Случайные обстоятельства. Третье измерение - [100]

Шрифт
Интервал

Михаил Антонович все не хотел сдаваться, и спросил:

— А сколько вот, интересно, раз в году мы с тобой вообще гуляем вдвоем?

— Да раза два, наверно... — Сын рассеянно улыбнулся ему.

— Понятно... — Михаил Антонович вздохнул нарочито громко, снова как бы шутя. — Следовательно, за этот год лимит уже выбран... Послушай, Андрей, а давай сегодня — прямо сию минуту — в счет, так сказать, будущего года, а?

Что-то такое было не в словах, а в голосе отца, что Андрей Михайлович на миг даже заколебался. Видимо, у отца к нему дело какое-то, раз так просит, но именно сегодня, сейчас, когда он уже поработать настроился...

— Не могу, папа. Сегодня — никак. Давай завтра? — предложил Андрей Михайлович.

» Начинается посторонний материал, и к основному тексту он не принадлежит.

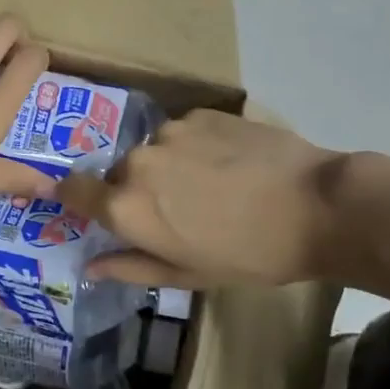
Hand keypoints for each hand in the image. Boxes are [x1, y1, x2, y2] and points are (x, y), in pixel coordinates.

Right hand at [61, 110, 347, 288]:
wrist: (316, 206)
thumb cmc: (249, 254)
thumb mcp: (187, 274)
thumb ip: (131, 266)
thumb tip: (90, 266)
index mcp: (126, 206)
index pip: (73, 189)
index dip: (73, 195)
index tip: (87, 203)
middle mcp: (137, 162)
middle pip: (118, 173)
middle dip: (136, 190)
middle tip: (176, 211)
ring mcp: (170, 132)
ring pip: (153, 151)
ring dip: (168, 167)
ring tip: (211, 186)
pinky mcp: (201, 114)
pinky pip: (183, 133)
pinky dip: (195, 148)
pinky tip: (229, 165)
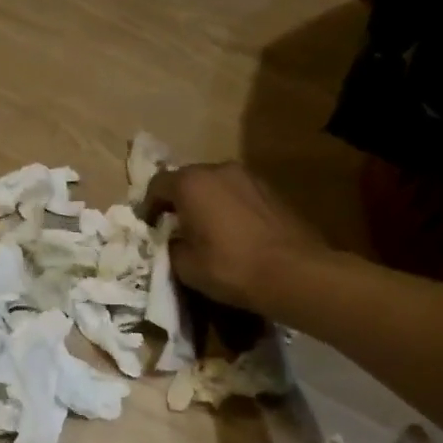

Но назавтра целый день лил дождь, и очень Андрей Михайлович удивился, что отец после ужина все же напомнил ему о прогулке.

— В такую погоду?!

— Так у нас же зонтики! — В живых, лучистых, совсем еще не старческих глазах Михаила Антоновича было столько наивного непонимания, что объяснить это можно было лишь одним: у отца и в самом деле какой-то неотложный разговор к нему. Правда, они бы вполне спокойно могли и в кабинете поговорить, но Андрей Михайлович решил уступить, смириться с таким вот странным желанием ради уже очевидной серьезности дела.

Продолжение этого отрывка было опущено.